You may have noticed that this article was published on April the first. VSA volunteers work alongside local partners to discover and build sustainable change for people in the Pacific and Timor-Leste. Jokes aside, we are serious about what we do – working with our partners, responding to locally-identified need and making a real difference in people’s lives. To find out what we do do in PNG, read more here.
Jenny and John are both working with the Wide Bay Conservation Association in Kokopo, Papua New Guinea. PNG is a diverse country where poor education, urban migration and a lack of primary healthcare are all significant challenges to development. The WBCA works on a wide variety of community issues in East Pomio, including traditional land rights, family violence and health.
Jenny and John are both usually based in the office of the Wide Bay Conservation Association in Kokopo. Last week, they were invited to accompany a group of WBCA staff on a field trip into the highlands to visit a community developing an eco-tourism venture.
Another guest on the field trip was Professor April Tahi, a New Zealand-born biologist flown in to assess an unknown bird species featuring as a key attraction for the eco-tourism village.
The WBCA contingent’s high hopes were exceeded when Professor Tahi was able to confirm that this bird was in fact a genus of the species raphus cucullatus, or dodo.
This rediscovery is surprising, but not entirely unprecedented. It is not the first time that a species previously thought to have died out has been uncovered. In December 2012 the Papuan Singing Dog was rediscovered and recorded by a group trekking in a remote area of PNG.
The dodo was thought to be unique to the island of Mauritius in the Indian Ocean, and was widely held to have been driven to extinction in the 1660s. Small, flightless and with a large beak and few feathers, it has featured in popular culture since its discovery in 1598, from the book “Alice in Wonderland” to the film “Ice Age”. It was not suited to migration, but evidently at some point in history, dodos left Mauritius and made their way to the Pacific.
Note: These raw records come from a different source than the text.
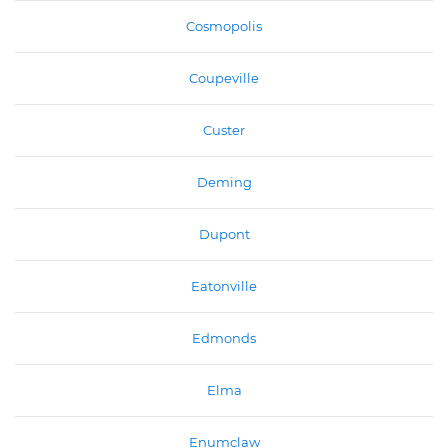
Cosmopolis
Coupeville
Custer
Deming
Dupont
Eatonville
Edmonds
Elma
Enumclaw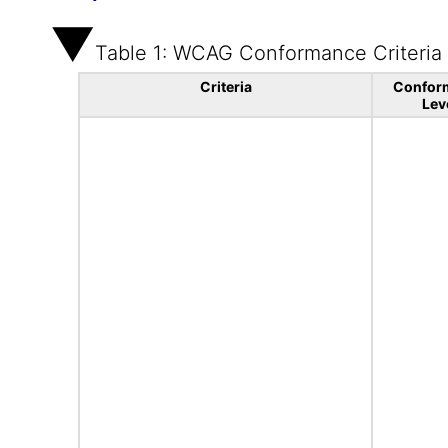
Table 1: WCAG Conformance Criteria
Criteria
Confor
Lev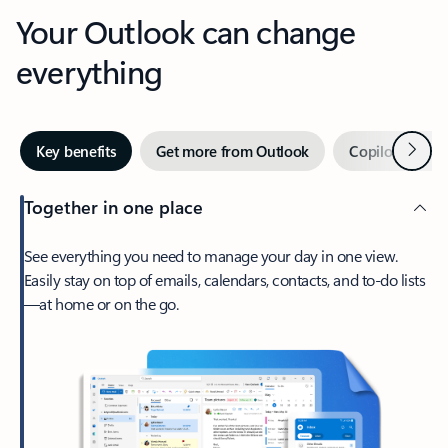
Your Outlook can change
everything
Next
Key benefits
Get more from Outlook
Copilot in Out
Together in one place
See everything you need to manage your day in one view.
Easily stay on top of emails, calendars, contacts, and to-do lists
—at home or on the go.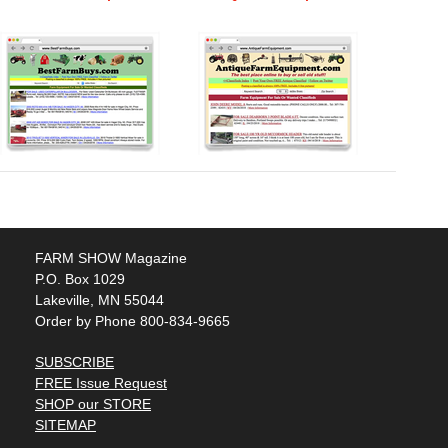
FARM SHOW Magazine
P.O. Box 1029
Lakeville, MN 55044
Order by Phone 800-834-9665
SUBSCRIBE
FREE Issue Request
SHOP our STORE
SITEMAP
“Species travel vast distances around the globe by various means,” said Professor Tahi. “By analysing the bird’s DNA we may be able to tell when this group departed from its place of origin and began breeding and developing in this new location.”
DNA samples will be sent to a private laboratory in Sydney to begin the long process of analysis.
“I expect there will be a lot of people wanting to come and look at this bird,” said Jenny Spencer. “It’s amazing!”
“Being part of this discovery was something very special,” added her husband, John, who also admitted that the bird itself wasn’t very attractive. “People should come for the dodo and stay for the rest of the PNG experience.”
Jenny and John are among 169 VSA volunteers who have worked with partner organisations in PNG since 1970, and are among the 85-100 volunteers working and sharing skills with partner organisations across the wider Pacific.